If you are receiving, or planning to receive, a pension then this quick fact sheet may prove useful. It is, though, aimed at those who have pension fund savings in a UK based scheme.
If your pension is held in another jurisdiction, do remember that these points may not necessarily apply to you.
– You should be able to receive your state and/or private pension payments directly into your expat bank account overseas without penalty.
– At the age of 50 (rising to 55 from 2010) you may be able to take up to 25% of your private pension savings out as a tax-free sum.- Currently under UK laws, you cannot freely access your pension in total without severe taxation penalties.
– When working you can make additional payments into both the state and your private or occupational pensions. This can offer benefits at retirement time.
– You can, under 2006 QROPS legislation, move your pension funds overseas to your new country of residence or a third country – whichever is most advantageous to you.

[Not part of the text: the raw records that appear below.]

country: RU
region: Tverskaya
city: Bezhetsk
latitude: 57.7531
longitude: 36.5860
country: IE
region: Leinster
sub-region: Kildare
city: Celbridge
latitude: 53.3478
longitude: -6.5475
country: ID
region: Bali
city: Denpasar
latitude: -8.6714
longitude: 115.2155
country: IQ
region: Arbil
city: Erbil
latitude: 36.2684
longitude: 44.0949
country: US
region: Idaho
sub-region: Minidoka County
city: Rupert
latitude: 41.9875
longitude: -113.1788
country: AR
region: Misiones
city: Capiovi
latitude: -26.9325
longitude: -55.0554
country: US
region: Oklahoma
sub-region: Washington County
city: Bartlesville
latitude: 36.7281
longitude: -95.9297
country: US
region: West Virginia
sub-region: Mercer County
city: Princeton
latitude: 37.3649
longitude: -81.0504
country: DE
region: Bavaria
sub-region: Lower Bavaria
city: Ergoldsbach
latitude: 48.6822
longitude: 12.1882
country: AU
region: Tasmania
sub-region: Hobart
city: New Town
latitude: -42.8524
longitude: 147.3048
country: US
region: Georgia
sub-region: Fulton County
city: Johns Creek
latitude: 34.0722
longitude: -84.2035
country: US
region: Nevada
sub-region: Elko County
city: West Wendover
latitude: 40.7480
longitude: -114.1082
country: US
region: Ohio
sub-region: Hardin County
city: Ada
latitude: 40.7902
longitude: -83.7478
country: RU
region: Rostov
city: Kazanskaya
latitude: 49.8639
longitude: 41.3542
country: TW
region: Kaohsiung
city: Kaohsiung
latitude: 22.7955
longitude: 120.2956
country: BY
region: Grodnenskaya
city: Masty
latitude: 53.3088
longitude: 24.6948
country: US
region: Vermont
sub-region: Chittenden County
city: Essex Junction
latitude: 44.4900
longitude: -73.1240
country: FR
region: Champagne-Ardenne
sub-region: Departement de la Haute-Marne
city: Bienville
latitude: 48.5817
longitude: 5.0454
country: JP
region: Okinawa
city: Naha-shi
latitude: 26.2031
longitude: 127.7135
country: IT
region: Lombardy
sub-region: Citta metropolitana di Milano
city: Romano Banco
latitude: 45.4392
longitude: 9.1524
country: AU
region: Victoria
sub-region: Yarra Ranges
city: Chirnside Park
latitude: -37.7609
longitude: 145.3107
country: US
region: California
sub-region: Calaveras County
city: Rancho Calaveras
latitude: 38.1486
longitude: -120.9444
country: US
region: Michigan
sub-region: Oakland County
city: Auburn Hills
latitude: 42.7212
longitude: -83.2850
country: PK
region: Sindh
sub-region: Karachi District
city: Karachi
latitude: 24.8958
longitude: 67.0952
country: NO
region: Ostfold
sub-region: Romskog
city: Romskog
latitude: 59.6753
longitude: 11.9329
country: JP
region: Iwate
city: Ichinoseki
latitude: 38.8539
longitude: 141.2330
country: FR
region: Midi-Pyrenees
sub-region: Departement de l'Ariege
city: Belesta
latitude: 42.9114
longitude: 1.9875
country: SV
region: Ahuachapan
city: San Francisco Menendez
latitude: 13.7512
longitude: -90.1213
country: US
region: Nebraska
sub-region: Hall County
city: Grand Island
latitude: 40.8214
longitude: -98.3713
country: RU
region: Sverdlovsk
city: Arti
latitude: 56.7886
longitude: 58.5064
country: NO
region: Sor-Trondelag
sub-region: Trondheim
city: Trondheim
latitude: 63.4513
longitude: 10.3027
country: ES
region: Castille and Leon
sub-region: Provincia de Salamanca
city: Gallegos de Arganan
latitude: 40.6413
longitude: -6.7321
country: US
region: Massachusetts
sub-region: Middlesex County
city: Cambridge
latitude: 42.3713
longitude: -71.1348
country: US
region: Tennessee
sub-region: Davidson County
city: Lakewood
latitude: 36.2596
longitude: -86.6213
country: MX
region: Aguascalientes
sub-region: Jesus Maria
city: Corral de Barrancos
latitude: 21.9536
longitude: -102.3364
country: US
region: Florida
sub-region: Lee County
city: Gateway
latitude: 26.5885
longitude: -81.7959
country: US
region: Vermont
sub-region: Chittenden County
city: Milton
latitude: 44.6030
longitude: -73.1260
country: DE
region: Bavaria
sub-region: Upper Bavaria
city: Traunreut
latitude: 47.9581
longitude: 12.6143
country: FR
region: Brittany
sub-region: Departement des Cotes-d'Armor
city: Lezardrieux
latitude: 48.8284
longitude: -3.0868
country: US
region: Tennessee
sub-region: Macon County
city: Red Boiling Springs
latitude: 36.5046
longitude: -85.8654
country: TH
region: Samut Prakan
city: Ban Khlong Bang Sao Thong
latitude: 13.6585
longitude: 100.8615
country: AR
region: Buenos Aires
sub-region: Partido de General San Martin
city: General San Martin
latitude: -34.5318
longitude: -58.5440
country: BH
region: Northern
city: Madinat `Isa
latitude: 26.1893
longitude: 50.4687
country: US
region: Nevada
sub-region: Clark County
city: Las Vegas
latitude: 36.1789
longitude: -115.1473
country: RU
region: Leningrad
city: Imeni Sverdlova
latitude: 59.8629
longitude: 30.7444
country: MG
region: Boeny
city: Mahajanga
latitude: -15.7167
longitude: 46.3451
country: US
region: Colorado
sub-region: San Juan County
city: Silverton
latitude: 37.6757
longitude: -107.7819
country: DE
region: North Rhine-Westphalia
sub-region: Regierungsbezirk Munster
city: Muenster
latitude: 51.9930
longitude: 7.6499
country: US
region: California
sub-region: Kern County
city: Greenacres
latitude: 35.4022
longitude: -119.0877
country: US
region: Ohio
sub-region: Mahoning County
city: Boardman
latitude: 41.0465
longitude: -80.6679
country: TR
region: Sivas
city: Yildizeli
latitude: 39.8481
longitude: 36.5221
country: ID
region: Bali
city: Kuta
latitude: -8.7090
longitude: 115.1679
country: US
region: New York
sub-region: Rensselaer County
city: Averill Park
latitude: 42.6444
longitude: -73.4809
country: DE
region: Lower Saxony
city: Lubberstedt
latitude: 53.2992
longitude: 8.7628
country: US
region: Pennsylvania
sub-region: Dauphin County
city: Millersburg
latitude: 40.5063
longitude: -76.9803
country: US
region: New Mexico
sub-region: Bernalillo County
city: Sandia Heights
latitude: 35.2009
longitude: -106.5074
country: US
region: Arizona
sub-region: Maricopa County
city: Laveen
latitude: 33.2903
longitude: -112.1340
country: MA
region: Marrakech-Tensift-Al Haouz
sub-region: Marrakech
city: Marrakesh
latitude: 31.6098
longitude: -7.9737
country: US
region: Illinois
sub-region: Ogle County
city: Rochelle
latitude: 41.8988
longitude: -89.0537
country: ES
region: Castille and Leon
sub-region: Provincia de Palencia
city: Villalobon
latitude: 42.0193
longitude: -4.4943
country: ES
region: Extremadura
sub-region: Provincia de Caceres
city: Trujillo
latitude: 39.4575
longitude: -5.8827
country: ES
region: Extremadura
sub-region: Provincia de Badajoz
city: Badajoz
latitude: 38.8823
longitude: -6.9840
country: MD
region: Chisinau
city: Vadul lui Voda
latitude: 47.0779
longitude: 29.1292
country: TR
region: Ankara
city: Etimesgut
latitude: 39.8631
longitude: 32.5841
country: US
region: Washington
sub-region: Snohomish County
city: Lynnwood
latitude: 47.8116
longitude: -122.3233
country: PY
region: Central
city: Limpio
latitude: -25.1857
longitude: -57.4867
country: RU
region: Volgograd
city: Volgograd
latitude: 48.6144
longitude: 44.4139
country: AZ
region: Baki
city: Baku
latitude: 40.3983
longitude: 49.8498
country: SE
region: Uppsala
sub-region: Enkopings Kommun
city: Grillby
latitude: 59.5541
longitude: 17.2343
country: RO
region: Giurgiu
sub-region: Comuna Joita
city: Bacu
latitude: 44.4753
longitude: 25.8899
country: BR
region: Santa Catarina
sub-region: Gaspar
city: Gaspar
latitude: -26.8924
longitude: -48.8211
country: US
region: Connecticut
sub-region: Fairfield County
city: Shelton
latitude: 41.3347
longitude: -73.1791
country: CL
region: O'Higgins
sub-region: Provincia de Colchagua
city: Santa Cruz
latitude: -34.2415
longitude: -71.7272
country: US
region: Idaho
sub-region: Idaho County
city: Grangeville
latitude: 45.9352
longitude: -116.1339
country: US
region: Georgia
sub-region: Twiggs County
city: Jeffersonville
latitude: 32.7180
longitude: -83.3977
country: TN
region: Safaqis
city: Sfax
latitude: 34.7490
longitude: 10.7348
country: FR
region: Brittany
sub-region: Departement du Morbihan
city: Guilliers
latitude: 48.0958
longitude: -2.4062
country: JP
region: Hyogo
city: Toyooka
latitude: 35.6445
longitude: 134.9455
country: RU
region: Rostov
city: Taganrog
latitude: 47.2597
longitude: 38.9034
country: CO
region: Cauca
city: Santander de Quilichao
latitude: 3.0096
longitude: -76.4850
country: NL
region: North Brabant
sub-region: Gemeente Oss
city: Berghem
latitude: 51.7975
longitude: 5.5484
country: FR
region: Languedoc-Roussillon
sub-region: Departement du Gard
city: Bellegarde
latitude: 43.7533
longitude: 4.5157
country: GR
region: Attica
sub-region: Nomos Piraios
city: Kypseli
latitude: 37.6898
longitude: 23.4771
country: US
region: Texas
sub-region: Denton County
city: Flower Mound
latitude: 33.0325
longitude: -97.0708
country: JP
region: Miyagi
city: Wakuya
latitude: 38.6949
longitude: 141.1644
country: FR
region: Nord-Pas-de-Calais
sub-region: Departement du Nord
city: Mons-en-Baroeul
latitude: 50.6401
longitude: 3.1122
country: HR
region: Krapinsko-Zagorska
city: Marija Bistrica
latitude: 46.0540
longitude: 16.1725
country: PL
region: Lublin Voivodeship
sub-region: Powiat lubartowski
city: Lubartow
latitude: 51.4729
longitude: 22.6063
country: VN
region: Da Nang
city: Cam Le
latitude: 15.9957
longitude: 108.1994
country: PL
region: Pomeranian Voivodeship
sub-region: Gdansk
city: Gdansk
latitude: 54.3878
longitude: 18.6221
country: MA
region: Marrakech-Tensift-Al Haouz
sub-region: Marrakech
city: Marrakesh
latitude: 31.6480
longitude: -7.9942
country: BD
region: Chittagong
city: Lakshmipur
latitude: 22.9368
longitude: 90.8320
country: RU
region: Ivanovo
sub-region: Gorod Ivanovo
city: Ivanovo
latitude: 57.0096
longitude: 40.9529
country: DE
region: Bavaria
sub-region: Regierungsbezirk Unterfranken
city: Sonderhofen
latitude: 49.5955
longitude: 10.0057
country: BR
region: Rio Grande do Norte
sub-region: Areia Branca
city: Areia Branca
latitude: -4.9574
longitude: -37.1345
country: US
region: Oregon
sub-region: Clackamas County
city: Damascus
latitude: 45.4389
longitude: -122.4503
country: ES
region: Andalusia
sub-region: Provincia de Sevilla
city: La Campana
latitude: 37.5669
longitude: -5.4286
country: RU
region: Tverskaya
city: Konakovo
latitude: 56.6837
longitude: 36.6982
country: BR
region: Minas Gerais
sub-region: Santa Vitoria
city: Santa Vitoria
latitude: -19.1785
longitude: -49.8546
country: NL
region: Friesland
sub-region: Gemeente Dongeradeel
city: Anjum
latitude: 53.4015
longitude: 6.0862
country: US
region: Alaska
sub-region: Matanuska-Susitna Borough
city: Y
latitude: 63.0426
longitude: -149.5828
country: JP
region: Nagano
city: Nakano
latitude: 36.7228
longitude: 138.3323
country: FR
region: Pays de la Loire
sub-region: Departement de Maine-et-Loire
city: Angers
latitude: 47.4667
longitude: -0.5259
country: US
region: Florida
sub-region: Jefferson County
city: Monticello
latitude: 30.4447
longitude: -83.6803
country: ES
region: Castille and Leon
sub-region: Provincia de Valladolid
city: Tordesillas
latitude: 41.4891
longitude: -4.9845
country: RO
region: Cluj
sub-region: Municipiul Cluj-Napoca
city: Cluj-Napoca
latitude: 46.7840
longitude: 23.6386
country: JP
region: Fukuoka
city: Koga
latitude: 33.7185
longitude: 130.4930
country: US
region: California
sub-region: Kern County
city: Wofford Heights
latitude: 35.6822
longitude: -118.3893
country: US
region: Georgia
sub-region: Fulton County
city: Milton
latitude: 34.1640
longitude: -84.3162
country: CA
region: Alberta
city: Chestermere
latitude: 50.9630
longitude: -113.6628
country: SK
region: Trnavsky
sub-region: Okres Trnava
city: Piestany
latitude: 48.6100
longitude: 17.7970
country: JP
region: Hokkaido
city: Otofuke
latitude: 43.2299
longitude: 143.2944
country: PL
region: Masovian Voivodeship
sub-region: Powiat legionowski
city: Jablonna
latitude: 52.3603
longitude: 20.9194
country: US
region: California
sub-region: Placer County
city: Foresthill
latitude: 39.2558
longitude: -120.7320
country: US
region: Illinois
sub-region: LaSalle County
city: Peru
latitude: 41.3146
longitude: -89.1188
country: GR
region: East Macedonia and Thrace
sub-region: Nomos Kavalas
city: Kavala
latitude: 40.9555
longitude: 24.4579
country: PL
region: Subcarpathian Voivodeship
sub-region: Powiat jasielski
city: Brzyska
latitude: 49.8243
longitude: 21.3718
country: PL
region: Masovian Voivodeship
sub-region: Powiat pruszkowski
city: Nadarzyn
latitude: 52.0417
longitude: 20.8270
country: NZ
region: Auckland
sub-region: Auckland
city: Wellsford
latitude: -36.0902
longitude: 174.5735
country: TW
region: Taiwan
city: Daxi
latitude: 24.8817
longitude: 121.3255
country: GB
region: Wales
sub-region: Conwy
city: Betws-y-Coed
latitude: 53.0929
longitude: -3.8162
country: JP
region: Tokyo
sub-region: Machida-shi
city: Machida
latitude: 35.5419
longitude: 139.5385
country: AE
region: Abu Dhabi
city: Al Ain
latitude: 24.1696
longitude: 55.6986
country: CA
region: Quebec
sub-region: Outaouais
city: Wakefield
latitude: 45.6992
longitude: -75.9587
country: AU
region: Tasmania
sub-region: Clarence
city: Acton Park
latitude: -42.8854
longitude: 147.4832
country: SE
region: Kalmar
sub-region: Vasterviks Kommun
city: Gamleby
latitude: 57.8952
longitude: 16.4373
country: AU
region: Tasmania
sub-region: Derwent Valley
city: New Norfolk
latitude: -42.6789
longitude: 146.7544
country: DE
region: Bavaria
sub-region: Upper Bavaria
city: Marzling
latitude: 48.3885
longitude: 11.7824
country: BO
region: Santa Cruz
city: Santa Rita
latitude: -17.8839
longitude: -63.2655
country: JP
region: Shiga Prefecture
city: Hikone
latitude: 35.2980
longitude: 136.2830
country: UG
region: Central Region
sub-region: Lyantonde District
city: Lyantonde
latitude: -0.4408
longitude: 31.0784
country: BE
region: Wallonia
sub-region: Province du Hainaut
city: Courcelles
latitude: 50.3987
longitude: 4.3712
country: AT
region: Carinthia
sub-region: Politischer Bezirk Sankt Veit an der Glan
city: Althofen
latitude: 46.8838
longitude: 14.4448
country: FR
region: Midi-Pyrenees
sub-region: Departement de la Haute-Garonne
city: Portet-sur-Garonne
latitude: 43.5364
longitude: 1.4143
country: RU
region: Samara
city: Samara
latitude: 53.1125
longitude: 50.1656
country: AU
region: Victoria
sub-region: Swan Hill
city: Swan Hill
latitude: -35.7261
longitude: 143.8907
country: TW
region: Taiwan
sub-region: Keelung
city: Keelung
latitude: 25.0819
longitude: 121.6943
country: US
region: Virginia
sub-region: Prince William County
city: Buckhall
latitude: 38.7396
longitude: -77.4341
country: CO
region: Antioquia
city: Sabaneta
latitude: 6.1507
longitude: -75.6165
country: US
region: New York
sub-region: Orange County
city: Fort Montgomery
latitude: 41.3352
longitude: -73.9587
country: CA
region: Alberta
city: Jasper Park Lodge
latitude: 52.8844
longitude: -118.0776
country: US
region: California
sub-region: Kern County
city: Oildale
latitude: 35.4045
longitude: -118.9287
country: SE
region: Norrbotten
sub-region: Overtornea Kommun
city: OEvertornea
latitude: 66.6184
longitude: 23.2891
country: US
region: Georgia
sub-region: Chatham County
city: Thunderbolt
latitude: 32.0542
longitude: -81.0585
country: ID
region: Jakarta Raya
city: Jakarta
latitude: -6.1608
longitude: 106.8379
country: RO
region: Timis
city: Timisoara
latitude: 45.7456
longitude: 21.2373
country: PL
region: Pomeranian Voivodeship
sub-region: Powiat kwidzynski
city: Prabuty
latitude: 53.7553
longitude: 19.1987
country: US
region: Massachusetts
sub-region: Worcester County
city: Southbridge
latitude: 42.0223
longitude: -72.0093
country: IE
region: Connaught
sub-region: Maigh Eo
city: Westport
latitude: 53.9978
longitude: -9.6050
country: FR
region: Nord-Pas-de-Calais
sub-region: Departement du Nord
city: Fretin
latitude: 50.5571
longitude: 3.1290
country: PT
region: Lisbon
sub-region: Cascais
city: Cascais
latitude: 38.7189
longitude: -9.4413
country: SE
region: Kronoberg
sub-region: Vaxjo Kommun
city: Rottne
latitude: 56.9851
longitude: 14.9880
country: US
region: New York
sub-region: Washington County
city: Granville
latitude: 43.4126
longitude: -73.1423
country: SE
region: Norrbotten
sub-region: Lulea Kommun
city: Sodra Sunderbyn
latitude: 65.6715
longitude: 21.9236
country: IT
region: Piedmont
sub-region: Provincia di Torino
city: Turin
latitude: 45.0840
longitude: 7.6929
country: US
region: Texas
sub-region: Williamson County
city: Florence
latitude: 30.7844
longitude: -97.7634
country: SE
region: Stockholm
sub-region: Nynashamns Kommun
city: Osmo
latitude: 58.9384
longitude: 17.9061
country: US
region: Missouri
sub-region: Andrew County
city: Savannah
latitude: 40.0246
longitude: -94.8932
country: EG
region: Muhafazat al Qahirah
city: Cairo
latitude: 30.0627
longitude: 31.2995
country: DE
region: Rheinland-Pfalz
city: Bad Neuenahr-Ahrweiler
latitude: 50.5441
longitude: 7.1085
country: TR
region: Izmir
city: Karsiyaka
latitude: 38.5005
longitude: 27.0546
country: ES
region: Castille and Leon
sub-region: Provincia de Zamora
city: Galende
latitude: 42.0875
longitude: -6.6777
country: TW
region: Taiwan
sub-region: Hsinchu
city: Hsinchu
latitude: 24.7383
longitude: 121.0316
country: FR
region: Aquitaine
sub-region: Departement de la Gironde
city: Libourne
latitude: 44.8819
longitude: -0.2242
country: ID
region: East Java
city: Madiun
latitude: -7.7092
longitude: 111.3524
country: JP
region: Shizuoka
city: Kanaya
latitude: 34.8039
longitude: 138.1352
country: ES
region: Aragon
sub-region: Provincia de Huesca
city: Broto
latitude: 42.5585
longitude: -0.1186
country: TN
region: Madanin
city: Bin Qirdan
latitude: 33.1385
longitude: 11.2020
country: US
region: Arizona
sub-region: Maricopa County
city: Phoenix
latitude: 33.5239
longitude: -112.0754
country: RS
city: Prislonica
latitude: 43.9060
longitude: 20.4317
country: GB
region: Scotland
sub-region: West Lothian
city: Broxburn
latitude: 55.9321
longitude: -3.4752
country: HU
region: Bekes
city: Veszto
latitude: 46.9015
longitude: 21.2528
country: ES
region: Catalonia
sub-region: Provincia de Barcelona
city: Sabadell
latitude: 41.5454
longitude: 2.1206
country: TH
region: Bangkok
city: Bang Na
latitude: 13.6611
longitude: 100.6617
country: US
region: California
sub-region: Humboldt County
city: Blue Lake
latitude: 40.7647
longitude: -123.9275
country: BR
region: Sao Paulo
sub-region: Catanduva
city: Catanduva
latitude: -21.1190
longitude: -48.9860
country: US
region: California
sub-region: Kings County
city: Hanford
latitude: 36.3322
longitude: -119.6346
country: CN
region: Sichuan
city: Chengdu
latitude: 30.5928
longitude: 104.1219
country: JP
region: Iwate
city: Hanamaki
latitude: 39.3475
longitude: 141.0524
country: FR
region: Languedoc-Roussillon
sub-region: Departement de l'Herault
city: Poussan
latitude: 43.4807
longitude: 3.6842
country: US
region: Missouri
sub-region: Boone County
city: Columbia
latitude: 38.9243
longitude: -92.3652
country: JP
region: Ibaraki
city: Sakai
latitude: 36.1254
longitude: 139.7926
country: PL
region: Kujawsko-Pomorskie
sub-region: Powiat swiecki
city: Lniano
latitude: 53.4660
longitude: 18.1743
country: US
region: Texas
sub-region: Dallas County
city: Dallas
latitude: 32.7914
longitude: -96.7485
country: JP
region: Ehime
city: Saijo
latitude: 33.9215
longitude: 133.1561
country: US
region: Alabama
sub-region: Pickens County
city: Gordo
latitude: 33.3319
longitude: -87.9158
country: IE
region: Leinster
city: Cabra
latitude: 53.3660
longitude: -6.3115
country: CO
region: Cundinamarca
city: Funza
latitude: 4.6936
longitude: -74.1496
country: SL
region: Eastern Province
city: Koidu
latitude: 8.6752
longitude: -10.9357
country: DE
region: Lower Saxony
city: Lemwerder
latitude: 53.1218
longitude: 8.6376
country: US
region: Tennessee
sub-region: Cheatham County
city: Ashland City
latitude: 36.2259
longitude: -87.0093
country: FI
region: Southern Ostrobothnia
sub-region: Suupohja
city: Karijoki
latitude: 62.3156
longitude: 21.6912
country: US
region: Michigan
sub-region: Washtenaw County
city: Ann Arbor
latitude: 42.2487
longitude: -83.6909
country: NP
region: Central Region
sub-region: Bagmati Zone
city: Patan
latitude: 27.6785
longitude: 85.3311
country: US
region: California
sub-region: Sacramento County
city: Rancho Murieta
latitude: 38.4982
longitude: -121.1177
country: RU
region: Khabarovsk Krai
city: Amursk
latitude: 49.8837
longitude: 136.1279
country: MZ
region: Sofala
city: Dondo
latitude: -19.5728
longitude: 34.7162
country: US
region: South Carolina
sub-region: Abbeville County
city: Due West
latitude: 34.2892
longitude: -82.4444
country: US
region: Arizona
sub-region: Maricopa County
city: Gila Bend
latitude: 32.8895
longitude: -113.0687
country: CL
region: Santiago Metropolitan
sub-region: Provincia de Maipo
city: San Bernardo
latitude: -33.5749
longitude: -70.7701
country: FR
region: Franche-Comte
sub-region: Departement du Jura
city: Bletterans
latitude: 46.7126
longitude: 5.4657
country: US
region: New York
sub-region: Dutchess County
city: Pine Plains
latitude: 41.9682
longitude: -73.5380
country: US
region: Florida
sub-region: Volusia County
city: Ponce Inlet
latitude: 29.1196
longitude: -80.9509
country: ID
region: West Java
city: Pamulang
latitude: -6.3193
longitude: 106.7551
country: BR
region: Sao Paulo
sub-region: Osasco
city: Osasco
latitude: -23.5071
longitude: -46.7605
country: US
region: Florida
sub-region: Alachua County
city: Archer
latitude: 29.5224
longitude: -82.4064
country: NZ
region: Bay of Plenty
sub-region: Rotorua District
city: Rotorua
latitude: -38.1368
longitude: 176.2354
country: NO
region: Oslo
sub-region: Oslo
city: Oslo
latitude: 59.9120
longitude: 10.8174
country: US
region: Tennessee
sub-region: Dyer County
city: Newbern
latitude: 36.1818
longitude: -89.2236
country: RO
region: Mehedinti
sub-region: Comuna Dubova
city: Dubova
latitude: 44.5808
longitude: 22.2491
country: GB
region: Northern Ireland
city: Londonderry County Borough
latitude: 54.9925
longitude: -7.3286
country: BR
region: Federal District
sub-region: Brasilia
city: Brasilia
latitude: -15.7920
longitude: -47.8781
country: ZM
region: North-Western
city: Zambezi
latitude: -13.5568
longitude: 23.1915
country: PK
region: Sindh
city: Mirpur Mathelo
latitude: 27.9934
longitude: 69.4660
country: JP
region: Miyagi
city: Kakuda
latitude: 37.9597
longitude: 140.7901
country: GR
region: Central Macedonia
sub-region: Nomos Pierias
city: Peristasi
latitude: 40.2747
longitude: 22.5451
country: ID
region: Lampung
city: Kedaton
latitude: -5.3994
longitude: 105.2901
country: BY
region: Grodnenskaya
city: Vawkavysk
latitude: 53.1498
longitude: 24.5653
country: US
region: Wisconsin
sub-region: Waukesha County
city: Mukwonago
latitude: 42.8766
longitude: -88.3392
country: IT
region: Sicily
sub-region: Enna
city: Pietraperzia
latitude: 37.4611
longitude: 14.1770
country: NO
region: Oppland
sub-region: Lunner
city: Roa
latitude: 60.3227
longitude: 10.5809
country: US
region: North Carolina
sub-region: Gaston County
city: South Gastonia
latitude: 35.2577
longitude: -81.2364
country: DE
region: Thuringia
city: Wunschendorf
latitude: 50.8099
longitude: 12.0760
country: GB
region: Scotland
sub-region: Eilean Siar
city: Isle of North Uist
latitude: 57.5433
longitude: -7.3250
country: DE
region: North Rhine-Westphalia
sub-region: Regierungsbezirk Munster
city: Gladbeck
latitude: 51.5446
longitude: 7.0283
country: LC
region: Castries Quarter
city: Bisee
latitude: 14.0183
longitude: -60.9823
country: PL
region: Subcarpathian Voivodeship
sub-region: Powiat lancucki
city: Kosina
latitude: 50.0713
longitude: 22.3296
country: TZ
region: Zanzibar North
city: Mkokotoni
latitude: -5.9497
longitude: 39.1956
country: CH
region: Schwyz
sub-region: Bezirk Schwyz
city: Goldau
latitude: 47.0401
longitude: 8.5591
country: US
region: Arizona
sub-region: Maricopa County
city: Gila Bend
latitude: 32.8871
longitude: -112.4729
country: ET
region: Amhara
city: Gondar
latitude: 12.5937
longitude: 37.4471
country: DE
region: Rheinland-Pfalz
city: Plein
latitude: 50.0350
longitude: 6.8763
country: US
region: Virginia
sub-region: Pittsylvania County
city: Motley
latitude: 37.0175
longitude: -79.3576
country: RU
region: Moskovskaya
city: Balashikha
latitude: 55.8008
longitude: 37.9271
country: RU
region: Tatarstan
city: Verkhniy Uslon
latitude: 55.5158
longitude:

Please see our separate QROPS articles for more detail.
– Under most UK pension schemes, even if taking a 25% early withdrawal at age 55, a male will need to live to around 75 or older before they will have recovered in regular pension income what they have paid in over the years.
– Your ability to pass on to your family any surplus amounts in your scheme after your death may be very limited – check with your scheme’s administrators for details.
– Getting pension income in one currency while living in a different country can sometimes be advantageous but equally can sometimes be a problem. If Sterling is weak the value of your monthly income will be reduced in local terms. If Sterling is strong then the reverse can be true. This can sometimes be hard to manage and plan around.
– Pension funds in any country can at times prove vulnerable to market forces or illegal activities as some UK and other international cases have shown. Be careful before you choose your scheme and always see what state or association guarantees are in place to cover any unforeseen eventualities.
– Finally, always seek professional and independent advice before making decisions with regard to your pensions. Preferably speak to 2-3 advisers to get a broad picture of options as even professionals may not always agree on what is the best option for your circumstances.